» **Recorded data**
----
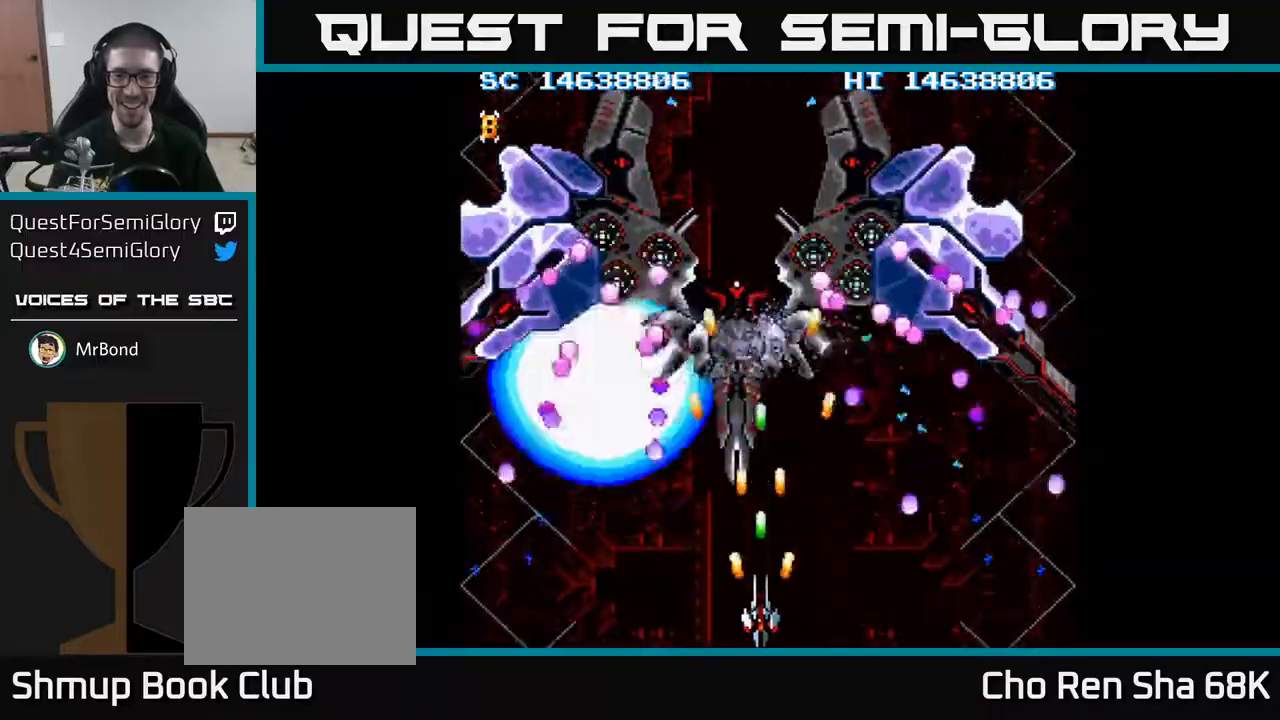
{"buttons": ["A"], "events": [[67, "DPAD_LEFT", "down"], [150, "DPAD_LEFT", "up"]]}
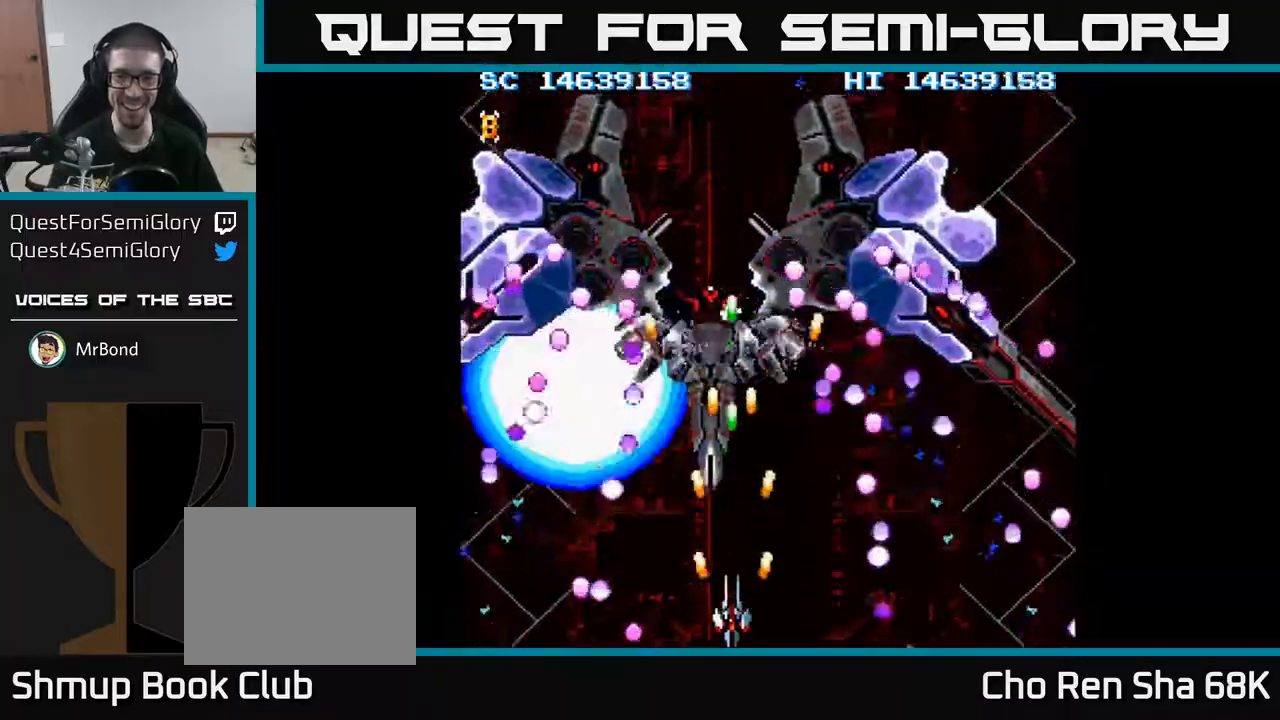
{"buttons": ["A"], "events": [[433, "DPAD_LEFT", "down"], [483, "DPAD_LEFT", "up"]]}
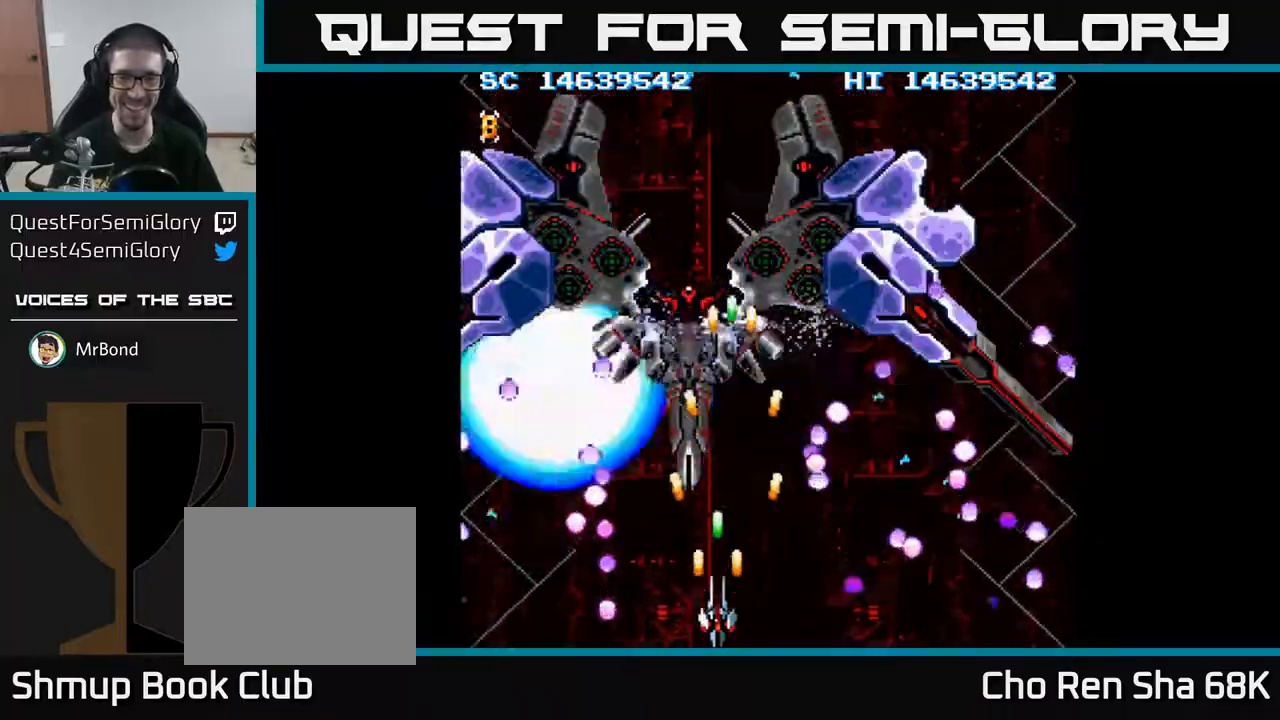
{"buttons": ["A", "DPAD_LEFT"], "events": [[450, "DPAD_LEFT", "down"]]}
----
» **Work request**
Strip the images and return the remaining data exactly.

» **Answer space**
{"buttons": ["A"], "events": [[67, "DPAD_LEFT", "down"], [150, "DPAD_LEFT", "up"]]}
{"buttons": ["A"], "events": [[433, "DPAD_LEFT", "down"], [483, "DPAD_LEFT", "up"]]}
{"buttons": ["A", "DPAD_LEFT"], "events": [[450, "DPAD_LEFT", "down"]]}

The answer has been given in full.